I’ve been itching to do this classic Korean dish ever since I got hooked on watching Winter Sonata series. It was the first time I got to learn of this Korean noodle staple that, most of the time, you see is being eaten by K-pop stars in dramas. A lot of times, it’s featured in Asian cooking shows. It has become more and more familiar food among Filipinos, as well, as more and more Koreans come and dwell in the Philippines.
For this recipe, I went over Maangchi’s online classes (www.maangchi.com) to get a visual idea of how to go about cooking Japchae. I was lucky too, to find the noodles—sweet potato starch noodles—available at the SM Hypermarket in Festival Mall Alabang while scouring its international section. I’m ready with the rest of the basic vegetable ingredients needed for this recipe.
Maangchi is right. This is a winner during parties, get-togethers and potlucks. Plus, it’s fairly easy to make.
4 ounces of beef cut into long strips
2 large Shiitake mushrooms (I used fresh) cut into thin strips
2 garlic cloves, minced
1 tablespoons, plus 2 teaspoons sugar
2 tablespoons, plus 1 teaspoon soy sauce
2 tablespoons sesame oil
1 tablespoon toasted sesame seeds
4 ounces spinach, washed and drained
4 ounces of dangmyeon (sweet potato starch noodles)
2 to 3 leeks cut into 2-inch long pieces
1 medium onion, sliced thinly
1 medium carrot, cut into matchsticks
1 medium sized- red bell pepper, cut into thin strips
1 fresh egg
ground black pepper
extra sesame oil
1. Put the slices of beef and shiitake mushrooms in a bowl, season with the next five ingredients. Set aside or put in the refrigerator;
2. Assemble the toppings: crack the egg and separate the white from the yolk. Discard the white. Beat the egg yolk, season with a hint of salt. Fry in a non-stick pan, careful not to burn. Slice the fried egg yolk thinly like paper strips, then set aside.

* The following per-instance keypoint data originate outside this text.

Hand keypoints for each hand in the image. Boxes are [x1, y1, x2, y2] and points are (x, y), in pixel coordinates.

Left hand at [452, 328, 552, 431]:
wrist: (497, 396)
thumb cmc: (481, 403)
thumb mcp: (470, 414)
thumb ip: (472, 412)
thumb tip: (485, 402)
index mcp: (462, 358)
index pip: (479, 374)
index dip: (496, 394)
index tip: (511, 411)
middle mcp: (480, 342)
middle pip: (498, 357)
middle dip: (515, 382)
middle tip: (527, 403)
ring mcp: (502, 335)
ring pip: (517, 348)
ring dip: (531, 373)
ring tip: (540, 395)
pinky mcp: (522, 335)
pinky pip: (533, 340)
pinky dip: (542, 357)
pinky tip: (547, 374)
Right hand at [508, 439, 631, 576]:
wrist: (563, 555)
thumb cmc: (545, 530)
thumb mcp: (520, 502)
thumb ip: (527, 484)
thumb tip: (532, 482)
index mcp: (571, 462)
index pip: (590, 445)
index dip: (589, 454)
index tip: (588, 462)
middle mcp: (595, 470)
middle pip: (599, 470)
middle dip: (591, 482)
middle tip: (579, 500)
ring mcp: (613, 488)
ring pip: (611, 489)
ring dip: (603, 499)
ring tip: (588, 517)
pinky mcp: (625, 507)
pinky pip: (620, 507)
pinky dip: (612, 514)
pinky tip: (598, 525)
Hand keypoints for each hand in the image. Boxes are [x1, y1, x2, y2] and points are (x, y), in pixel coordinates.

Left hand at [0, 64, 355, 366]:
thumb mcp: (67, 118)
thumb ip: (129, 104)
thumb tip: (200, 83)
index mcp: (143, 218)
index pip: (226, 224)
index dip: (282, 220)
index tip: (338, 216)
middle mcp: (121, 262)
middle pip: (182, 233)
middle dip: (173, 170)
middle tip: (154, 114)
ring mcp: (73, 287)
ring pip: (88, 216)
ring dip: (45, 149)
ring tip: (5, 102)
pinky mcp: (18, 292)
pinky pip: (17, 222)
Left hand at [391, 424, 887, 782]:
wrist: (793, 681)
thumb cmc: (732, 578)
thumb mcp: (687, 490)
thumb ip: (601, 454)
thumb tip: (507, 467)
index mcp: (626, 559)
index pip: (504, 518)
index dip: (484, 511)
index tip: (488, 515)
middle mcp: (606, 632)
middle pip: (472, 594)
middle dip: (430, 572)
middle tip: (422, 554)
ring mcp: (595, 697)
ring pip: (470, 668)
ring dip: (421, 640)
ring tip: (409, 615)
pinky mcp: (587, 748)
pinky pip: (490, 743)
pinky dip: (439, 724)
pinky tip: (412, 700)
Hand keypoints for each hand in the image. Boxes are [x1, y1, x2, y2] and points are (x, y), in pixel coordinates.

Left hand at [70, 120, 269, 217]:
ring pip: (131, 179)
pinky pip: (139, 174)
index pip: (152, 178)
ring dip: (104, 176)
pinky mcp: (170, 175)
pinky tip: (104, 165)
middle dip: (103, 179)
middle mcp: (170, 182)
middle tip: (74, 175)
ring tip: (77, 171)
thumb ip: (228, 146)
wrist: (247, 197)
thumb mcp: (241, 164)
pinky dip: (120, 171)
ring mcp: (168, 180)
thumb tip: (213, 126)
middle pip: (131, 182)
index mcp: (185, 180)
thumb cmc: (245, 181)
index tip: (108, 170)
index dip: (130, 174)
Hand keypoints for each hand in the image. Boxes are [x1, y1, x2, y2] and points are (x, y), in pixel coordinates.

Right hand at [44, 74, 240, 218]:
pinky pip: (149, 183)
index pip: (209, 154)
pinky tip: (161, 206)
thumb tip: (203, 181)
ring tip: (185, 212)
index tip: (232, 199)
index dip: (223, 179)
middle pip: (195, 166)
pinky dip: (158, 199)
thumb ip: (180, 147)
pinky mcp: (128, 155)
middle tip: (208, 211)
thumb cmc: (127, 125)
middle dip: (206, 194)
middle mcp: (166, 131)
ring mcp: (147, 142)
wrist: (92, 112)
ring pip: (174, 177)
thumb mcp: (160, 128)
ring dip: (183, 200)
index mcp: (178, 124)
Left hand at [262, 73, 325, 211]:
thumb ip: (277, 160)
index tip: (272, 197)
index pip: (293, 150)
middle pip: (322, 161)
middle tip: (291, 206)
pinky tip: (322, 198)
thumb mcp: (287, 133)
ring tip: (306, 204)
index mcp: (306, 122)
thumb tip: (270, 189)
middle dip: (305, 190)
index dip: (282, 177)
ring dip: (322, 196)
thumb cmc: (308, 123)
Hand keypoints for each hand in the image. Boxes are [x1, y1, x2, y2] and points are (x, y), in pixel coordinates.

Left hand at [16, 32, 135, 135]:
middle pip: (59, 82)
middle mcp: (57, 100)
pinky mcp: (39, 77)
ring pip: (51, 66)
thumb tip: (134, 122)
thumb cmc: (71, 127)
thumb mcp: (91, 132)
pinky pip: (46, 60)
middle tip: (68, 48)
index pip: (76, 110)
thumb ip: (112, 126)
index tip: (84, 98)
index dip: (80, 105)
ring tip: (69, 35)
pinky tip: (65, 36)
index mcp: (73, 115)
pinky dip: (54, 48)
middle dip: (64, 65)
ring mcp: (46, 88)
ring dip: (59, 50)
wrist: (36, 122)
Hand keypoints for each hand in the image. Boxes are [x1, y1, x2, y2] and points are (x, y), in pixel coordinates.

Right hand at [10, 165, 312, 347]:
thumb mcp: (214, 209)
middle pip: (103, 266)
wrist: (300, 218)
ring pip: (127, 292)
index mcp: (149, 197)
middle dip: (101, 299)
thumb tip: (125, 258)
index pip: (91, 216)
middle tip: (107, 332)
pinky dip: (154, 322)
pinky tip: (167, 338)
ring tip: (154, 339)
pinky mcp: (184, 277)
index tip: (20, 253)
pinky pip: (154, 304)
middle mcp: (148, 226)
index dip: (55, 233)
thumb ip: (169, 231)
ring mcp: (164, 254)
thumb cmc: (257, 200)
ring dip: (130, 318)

3. In the same pan, pour a little amount of sesame oil. Stir-fry the carrots first, then put in the bell peppers. Then add the leeks, and onions. Season lightly with salt. Once done, transfer the stir-fried veggies in a bowl.
4. In the same pan, stir fry the beef and mushroom mixture, pouring everything including the marinade. Set aside once the beef is done or put it together with the stir-fried veggies.
5. Boil 1 quarts of water lightly salted. Once boiling, blanch the spinach for about 2-3 minutes. Then remove the leaves and put them under cold running water. Squeeze the spinach with your hands to rid of excess water.
6. Cook the noodles in the same boiling water. Follow package directions, stir the noodles frequently to prevent it from sticking to each other. Drain the noodles under cold running water when the noodles becomes transparent or glass-like. Once drained, season the noodles with soy sauce, sesame oil and sesame seeds, this will add more color and flavor to the noodles and at the same time keep it from getting sticky.
7. Toss the noodles together with the stir-fried vegetables, beef and mushrooms. Garnish with egg strips and more toasted sesame seeds if desired.